Furthermore, it runs counter to trending best practices with respect to local development and deploys, namely, containerization. It is recommended that releases should at least be built within a container that mirrors production. Beyond that, with the advent of services like AWS ECS and Kubernetes, it is common to run services from within containers in production. Two of the main benefits of this are the concept of immutable releases and a development environment that closely resembles production. Pushing a new version out via hot code reloading is possible in the world of containers, but it is not recommended as it cancels out the idea of immutability and adds complexity with respect to knowing what is deployed where and ensuring unexpected restarts bring up the correct version of a service.

With its innate complexity, and the friction it introduces with respect to containers, it is advisable to steer clear of hot code reloading if possible. In most use cases this is easy, especially when utilizing concepts like rolling upgrades or blue/green deploys to reach comparable levels of availability before, during, and after deploying a new version.

If a service is exceptional in that it is imperative that it has zero downtime, holds state in application memory, and it would be untenable to drain nodes, then hot code reloading may be the right tool for the job. Typically this lands teams on AWS EC2 or other big cloud providers’ variations thereof. Basically what is required is:

  • No containers
  • A box that a team has effectively full control over
  • A large, tried-and-true provider with impressive uptime guarantees and enough surrounding features to future proof the decision

With those boxes checked hot code reloading can facilitate impressive uptimes and quick upgrades since node draining is not required. Just be prepared for a much more hands-on DevOps experience and more preparation for any given release.

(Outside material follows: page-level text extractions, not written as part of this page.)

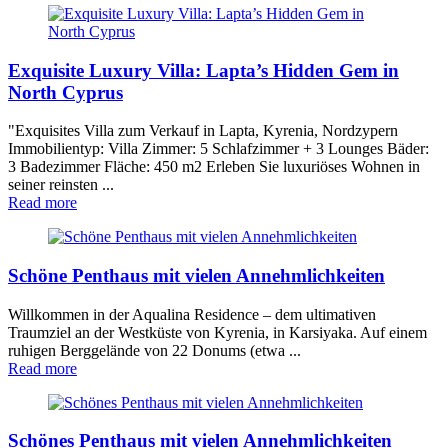
Exquisite Luxury Villa: Lapta’s Hidden Gem in
North Cyprus
"Exquisites Villa zum Verkauf in Lapta, Kyrenia, Nordzypern
Immobilientyp: Villa Zimmer: 5 Schlafzimmer + 3 Lounges Bäder:
3 Badezimmer Fläche: 450 m2 Erleben Sie luxuriöses Wohnen in
seiner reinsten ...
Read more
Schöne Penthaus mit vielen Annehmlichkeiten
Willkommen in der Aqualina Residence – dem ultimativen
Traumziel an der Westküste von Kyrenia, in Karsiyaka. Auf einem
ruhigen Berggelände von 22 Donums (etwa ...
Read more
Schönes Penthaus mit vielen Annehmlichkeiten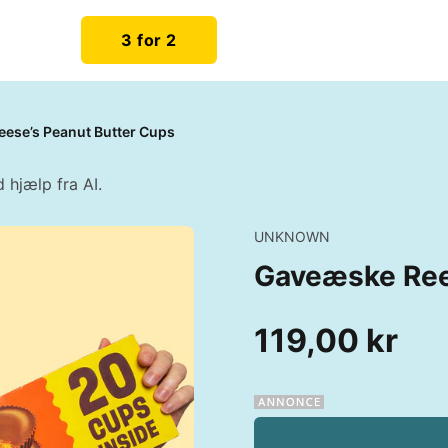
3 for 2
ese’s Peanut Butter Cups
 hjælp fra AI.
UNKNOWN
Gaveæske Ree
119,00 kr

When picking providers consider the following:

  • Size: battle-tested, quality guarantees
  • Features: uptime, tangential services, and cross-box private networking
  • Complexity: how much DevOps responsibility
  • Cost: price versus value

Evaluate those within the context of Elixir with a focus on:

  • State in Memory
  • Scalability
  • Hot Code Reloading

Stateless APIs in Elixir with Phoenix are typically straight-forward and most providers will suffice, given traffic expectations and cost of scaling are accounted for. If a service will be stateful or begins to hit some nebulous level of potential complexity, then a longer look should be taken at requirements.

If a team is spinning up more than a couple of services, there are also gains to be had by reducing thrashing between different hosts for each service. Meaning a host that can handle the simple as well as the complex will be desirable in the long run. No two services, nor two sets of requirements are the same, but a thorough planning phase can be repeatable and improve efficiency across projects.